_WRITTEN EXERCISE A_
Duplicate the records word for word. Begin at the line that contains "scientific name: Convolvulus leiocalycinus" and stop after the last line of the records, including both of those lines.

*****

How did hedge fund manager Steve Eisman win big off the market meltdown? What will Wall Street look like in five years? In this third and final part of our interview, I put those questions to Liar's Poker author Michael Lewis, editor of the new anthology Panic: The Story of Modern Financial Insanity.
For the full audio version of the interview, click here.
Mac Greer: Now Michael, I want to talk about a guy who seemed to have seen this train wreck coming and made boatloads of money off of it, a guy named Steve Eisman. Paint the picture of who he is, what he did, and how he did it.
Michael Lewis: Eisman is a character I fell in love with. Steve Eisman runs a fund inside a group of funds called Front Point Partners. It is a fund supposedly devoted to investing in financial stocks. He started, I think, you have to probably look at the article and check my own facts, but in 2003, maybe it was 2003, he got into it, 2004? Anyway, his job was to put money to work in the stock market investing in financial stocks. He had been an analyst of financial stocks at Oppenheimer and a famously, coruscatingly skeptical one. He was the man who trained Meredith Whitney, the legendary analyst who has been right about the bust for the last year, and has been kind of singlehandedly, in some cases, driving stock prices down.

*****

_WRITTEN EXERCISE B_
Pick up the interview about Steve Eisman and carry it forward from its final sentence.

*****

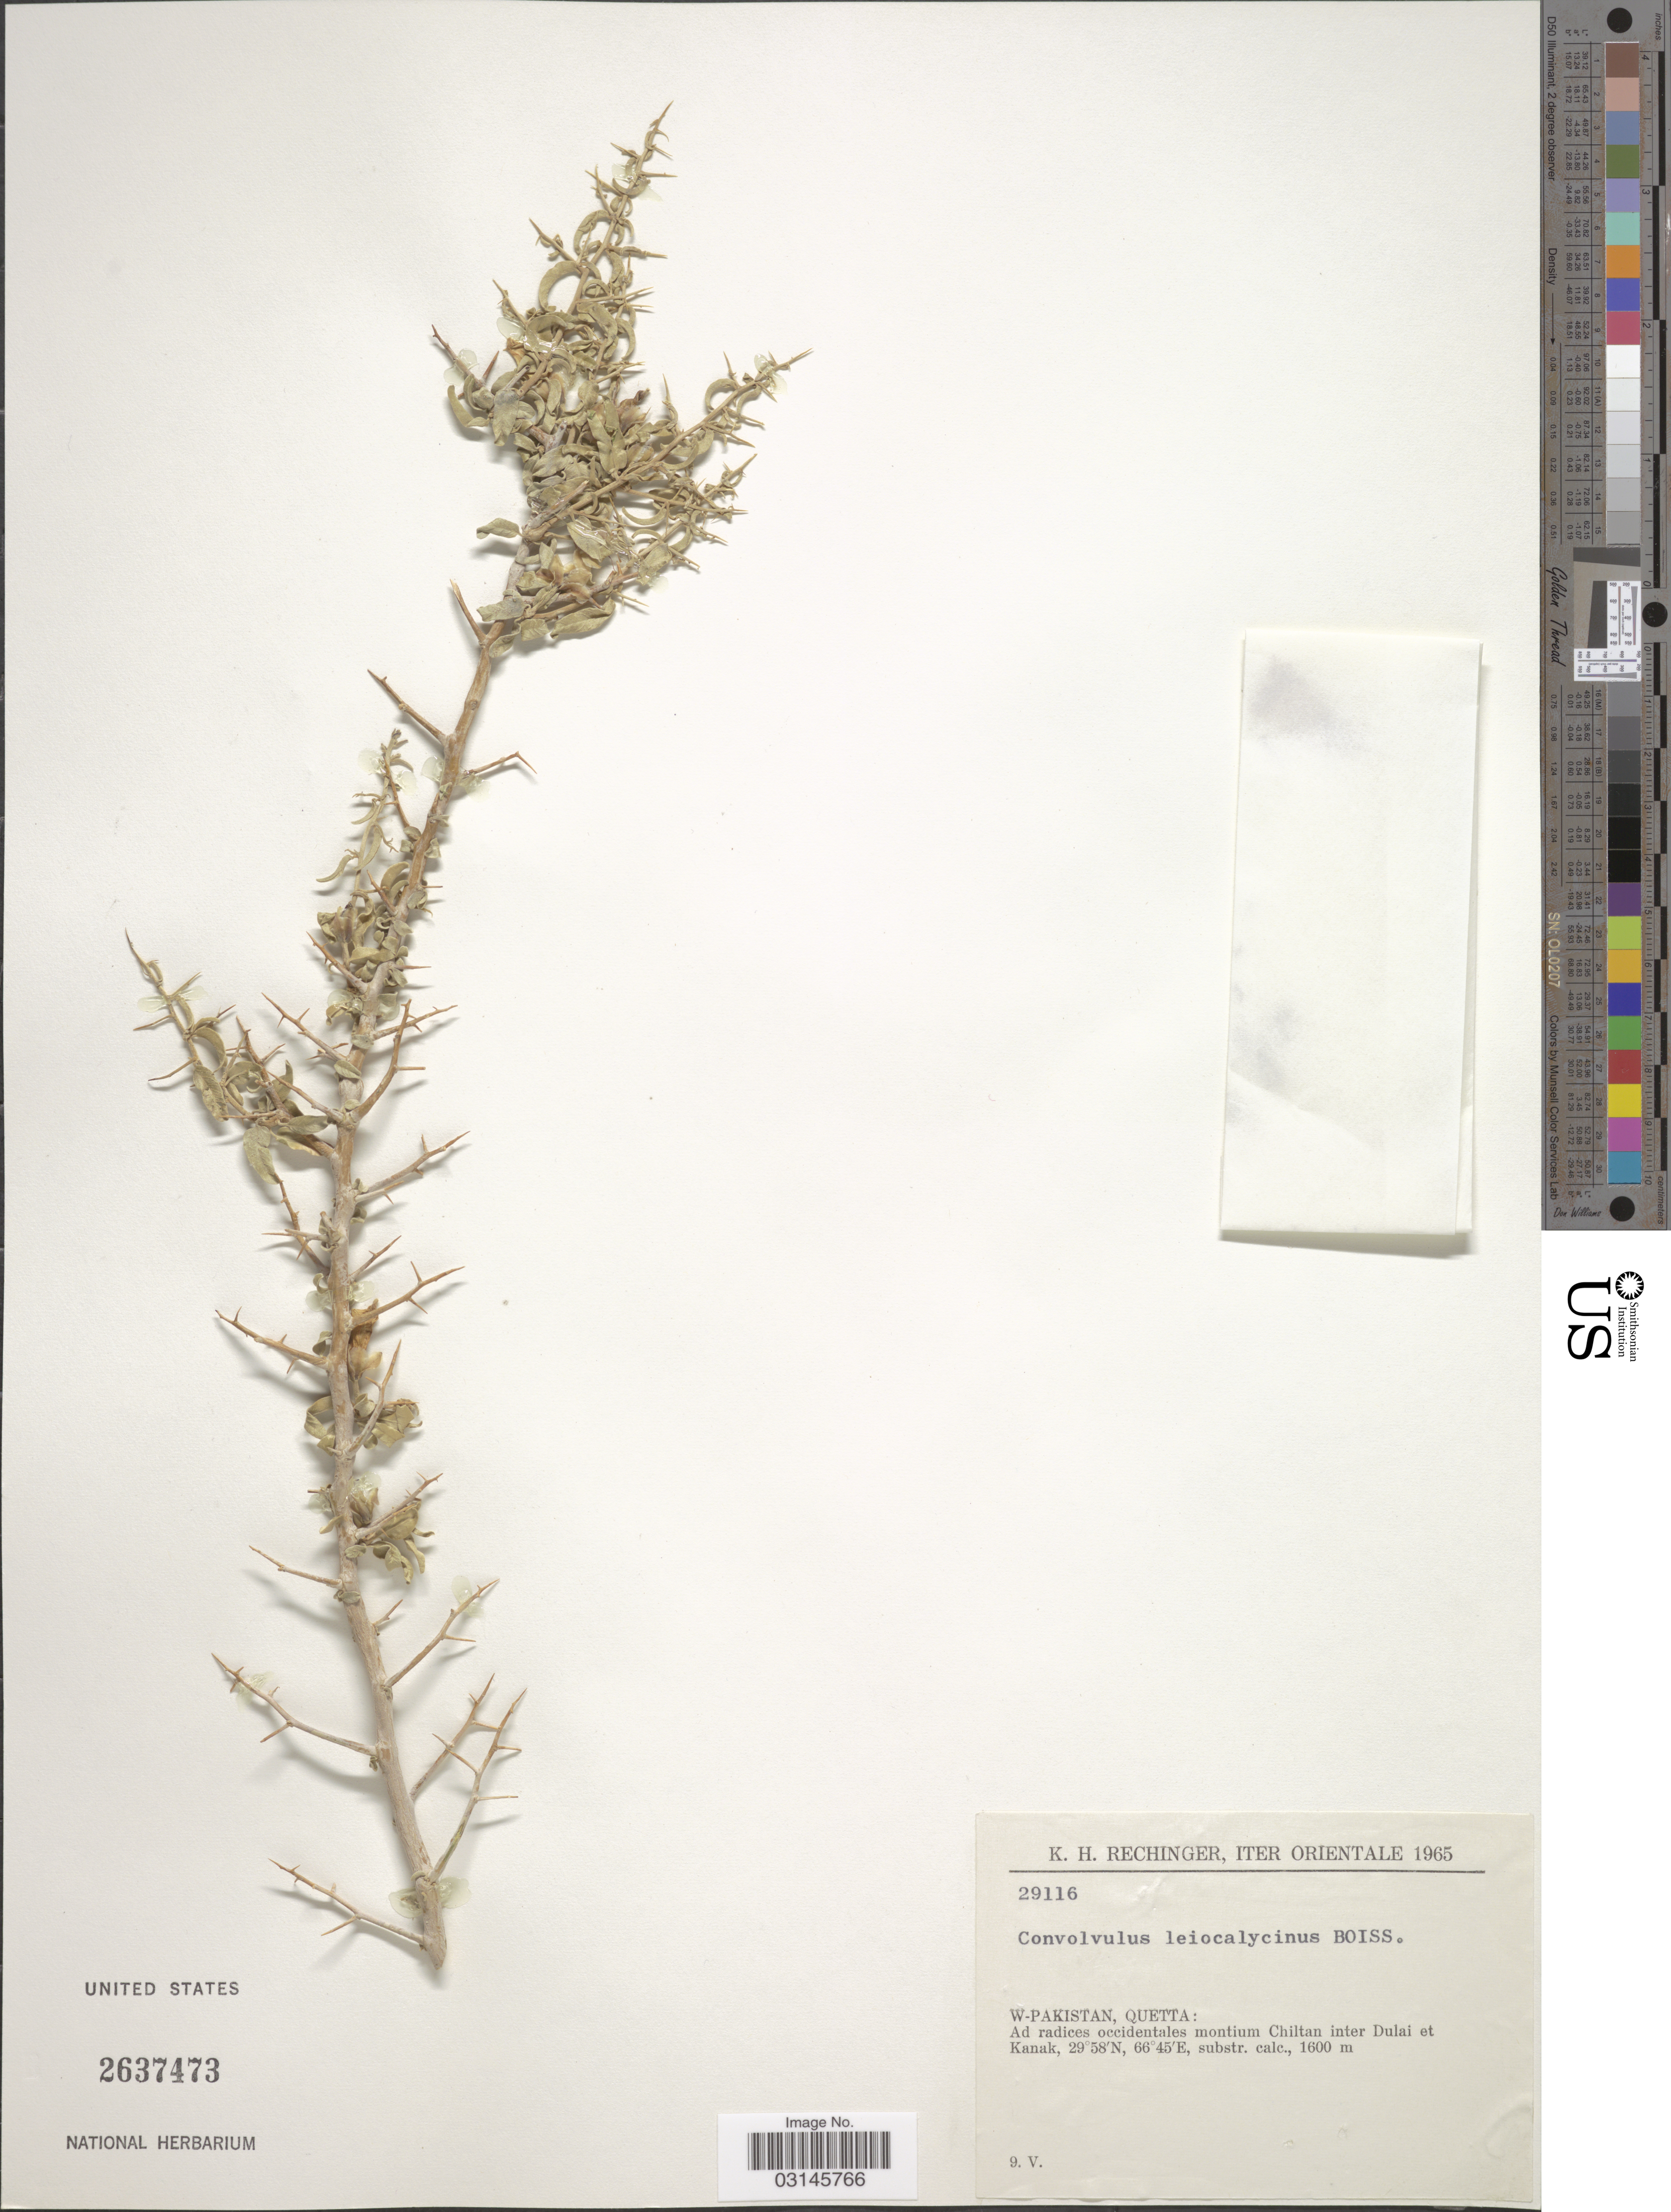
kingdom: Plantae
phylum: Tracheophyta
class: Magnoliopsida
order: Solanales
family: Convolvulaceae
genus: Convolvulus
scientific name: Convolvulus leiocalycinus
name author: Boiss.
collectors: K. H. Rechinger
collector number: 29116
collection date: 1965-05-09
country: Pakistan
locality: Iter Orientale, W-Pakistan, Quetta: Ad radices occidentales montium Chiltan inter Dulai et Kanak.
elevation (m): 1600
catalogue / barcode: US 2637473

*****

_EXPECTED OUTPUT A_
scientific name: Convolvulus leiocalycinus
name author: Boiss.
collectors: K. H. Rechinger
collector number: 29116
collection date: 1965-05-09
country: Pakistan
locality: Iter Orientale, W-Pakistan, Quetta: Ad radices occidentales montium Chiltan inter Dulai et Kanak.
elevation (m): 1600
catalogue / barcode: US 2637473

_EXPECTED OUTPUT B_
Steve Eisman started really digging deeper, once he was investing other people's money, into the current state of the financial system and slowly concluded that there was this madness that was going on, and the madness was the subprime mortgage lending business. He couldn't believe the total absence of credit analysis that was going on before handing people money. Because he didn't understand the fixed-income markets, he had never really dealt with them. He had to learn how these loans got repackaged as bonds, and they get shoved into things called CDOs, and then CDO squareds, and how they got run through these very complicated models and came out the other end as AAA securities.
Greer: And Michael, it is probably worth noting that that fixed-income market that you are talking about dwarfs the stock market.
Lewis: I can't quote Steve Eisman because he uses four-letter words too often, but I think what he said basically was that the stock market is a zit compared to the bond market. He realized this business in investing; he was going to invest in these companies that were in the middle of this madness. It was insane. He wanted to take a position, he takes the position that this is all going to go bad because it seemed like it was all going to go bad to him. He called S&P, the ratings agency, and said, Look, I know you are rating these things AAA, and your model says they are AAA, but what happens if real estate prices go down? And the guys says, Actually there is no place in their model to put a negative number. I can't tell you what happens when real estate prices go down.
He had a gift; he is a really smart guy who refused to be buffaloed by other peoples' gobbledygook. Everybody gets buffaloed by Wall Street doublespeak, and his colleagues say, You loved going to meetings with Steve because he will say over and over again, "Could you say that again? Could you explain that again in English?"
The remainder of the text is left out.